How HEALE Network Will Succeed Where TradeLens Failed

 

Two years after TradeLens closed its doors, another blockchain-powered logistics network is gearing up to launch: Hyper-Enabled-Autonomous-Logistics-Ecosystem, or HEALE

Created by a team of logistics and technology veterans who see their value proposition as vastly superior to that of TradeLens, HEALE’s solution includes an open and decentralized network, a unified API that connects to data sources like TMSs, ELDs and ERPs, and an impactful rewards model that incentivizes stakeholders with tokens for using best practices during shipment.

 

While the stated aim is the same—to establish a secure blockchain-based ecosystem that enables supply chain actors to efficiently and securely exchange information—HEALE believes that what was missing was the open, decentralized, and tokenomics-driven ethos of Web3. Creating a collaborative, neutral, low-cost, and high-ROI network that is much more accessible to a wider audience.

 

This confidence stems from the fact that HEALE uses open-source technology, meaning anyone can freely build on it based on their own needs—with no centralized authority to game the network in their favor. The network is owned, managed, and operated by the same companies and users participating in its ecosystem.

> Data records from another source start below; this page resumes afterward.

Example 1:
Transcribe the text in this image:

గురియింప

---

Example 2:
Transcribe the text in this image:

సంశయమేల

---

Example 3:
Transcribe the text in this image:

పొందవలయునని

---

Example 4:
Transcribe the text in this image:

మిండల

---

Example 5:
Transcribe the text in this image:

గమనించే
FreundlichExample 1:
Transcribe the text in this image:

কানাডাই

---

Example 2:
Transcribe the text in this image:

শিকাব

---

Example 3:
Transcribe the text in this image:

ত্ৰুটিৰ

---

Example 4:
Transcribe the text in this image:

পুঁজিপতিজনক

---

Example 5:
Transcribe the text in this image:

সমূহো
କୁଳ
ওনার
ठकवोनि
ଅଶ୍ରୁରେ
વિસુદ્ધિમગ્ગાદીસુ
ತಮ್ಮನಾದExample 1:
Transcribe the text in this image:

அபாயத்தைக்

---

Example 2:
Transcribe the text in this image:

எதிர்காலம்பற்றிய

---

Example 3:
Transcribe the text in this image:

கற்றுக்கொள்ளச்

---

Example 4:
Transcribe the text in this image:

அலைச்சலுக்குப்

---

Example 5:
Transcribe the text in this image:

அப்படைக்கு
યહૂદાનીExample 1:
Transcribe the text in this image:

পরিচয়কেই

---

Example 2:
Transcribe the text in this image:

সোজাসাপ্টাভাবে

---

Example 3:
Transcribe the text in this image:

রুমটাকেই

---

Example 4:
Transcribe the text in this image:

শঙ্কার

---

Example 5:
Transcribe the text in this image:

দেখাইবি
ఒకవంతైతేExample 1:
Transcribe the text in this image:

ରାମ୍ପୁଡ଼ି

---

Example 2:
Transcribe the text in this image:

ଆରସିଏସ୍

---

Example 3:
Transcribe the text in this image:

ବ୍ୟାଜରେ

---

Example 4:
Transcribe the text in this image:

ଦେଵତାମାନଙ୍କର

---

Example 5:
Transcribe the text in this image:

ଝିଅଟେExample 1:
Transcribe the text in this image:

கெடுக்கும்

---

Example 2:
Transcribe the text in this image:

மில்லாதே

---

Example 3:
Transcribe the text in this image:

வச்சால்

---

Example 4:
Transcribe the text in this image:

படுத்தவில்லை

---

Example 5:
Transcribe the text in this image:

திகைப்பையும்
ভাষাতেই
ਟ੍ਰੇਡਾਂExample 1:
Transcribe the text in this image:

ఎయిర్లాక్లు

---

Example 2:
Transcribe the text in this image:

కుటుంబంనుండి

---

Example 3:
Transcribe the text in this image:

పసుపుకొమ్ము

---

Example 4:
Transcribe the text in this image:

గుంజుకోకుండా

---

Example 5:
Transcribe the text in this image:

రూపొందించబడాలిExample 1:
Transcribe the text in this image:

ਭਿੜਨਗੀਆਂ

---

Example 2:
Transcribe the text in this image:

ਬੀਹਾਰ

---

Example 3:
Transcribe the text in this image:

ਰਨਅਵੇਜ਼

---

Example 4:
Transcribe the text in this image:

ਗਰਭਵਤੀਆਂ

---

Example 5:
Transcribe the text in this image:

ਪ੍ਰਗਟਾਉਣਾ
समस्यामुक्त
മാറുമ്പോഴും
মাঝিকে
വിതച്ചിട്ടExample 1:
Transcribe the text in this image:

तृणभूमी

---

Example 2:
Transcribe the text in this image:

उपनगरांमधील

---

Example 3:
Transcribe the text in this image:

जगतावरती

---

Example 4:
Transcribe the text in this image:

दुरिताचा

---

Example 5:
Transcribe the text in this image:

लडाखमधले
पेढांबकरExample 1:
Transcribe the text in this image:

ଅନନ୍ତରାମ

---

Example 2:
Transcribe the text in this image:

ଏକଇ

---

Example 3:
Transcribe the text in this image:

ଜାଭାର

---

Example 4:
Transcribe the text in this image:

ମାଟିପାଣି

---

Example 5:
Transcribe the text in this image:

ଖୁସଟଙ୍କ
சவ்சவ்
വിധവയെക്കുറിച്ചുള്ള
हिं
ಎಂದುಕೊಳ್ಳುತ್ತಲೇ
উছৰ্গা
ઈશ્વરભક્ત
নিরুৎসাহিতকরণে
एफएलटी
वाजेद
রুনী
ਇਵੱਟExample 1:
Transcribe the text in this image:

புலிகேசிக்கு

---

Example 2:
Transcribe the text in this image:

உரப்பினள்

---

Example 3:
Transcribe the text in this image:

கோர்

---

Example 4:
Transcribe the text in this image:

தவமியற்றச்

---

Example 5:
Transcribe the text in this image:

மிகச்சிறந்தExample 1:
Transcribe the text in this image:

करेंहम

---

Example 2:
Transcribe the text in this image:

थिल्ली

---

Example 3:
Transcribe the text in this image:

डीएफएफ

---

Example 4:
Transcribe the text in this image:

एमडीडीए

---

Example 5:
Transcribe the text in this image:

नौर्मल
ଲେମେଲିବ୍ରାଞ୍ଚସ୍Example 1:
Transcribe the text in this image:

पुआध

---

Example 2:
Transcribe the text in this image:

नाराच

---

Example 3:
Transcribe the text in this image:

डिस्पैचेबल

While TradeLens was perceived to be anti-competitive, HEALE paves the way for competition and cooperation: network participants are rewarded for sharing data that benefits the entire sector. Given the Data Warehousing Institute’s estimate that bad, inaccurate, dirty or missing data costs supply chain firms over $600 billion annually, this vision has broad appeal.

 

While onboarding to TradeLens was complex and required steep upfront costs, HEALE is designed for easy onboarding, simple integration, and affordability for entities of all sizes. It also offers economic incentives for data sharing and a fair, open ecosystem where devices can be turned into blockchain nodes.

 

Further, HEALE Network is committed to combating data silos by supporting information sharing and transparency. And unlike TradeLens, HEALE is not a shipping competitor. Logistics stakeholders – shippers, carriers, drivers, warehousers, ERP/TMS platforms, etc – do not have to entrust their data to the competition.

 

HEALE’s approach to fostering collaboration among the industry’s fragmented players may be one that TradeLens also supported. Yet its commitment to decentralization means it is an entirely different proposition: open, neutral, transparent, and permissionless. 

 

This commitment to decentralization extends to governance power, which will be gradually handed over to a decentralized autonomous organization (DAO) composed of individual network users to ensure fair representation and decision-making. This group will be responsible for steering the network and voicing the industry’s collective interests.

 

Scheduled to launch in beta this summer, HEALE has already secured partnerships with transportation management systems and brokerages that generate almost $2.3 billion in transactions. Its team hopes to achieve a meaningful network effect by adding many more logistics organizations and operators in the coming months and years.

 

 

The Future of Logistics

 

When TradeLens failed, a wise Forbes writer noted that “the technology worked, but the founders lack the stomach to drive supply chain innovation.” In other words, blockchain was more than capable of enhancing logistics but Maersk/IBM weren’t the right candidates to steer the ship. 

 

HEALE is the right candidate. Led by its community of network participants, HEALE is on a mission to transform the global economy through logistics. It is uncompromisingly committed to trust, interoperability, security, privacy, and scalability. By addressing many of the industry’s most pressing challenges with easy onboarding, integration, and low costs, HEALE is here to prove that blockchain and logistics are a match made in heaven. For the moment, the message is clear: watch this space.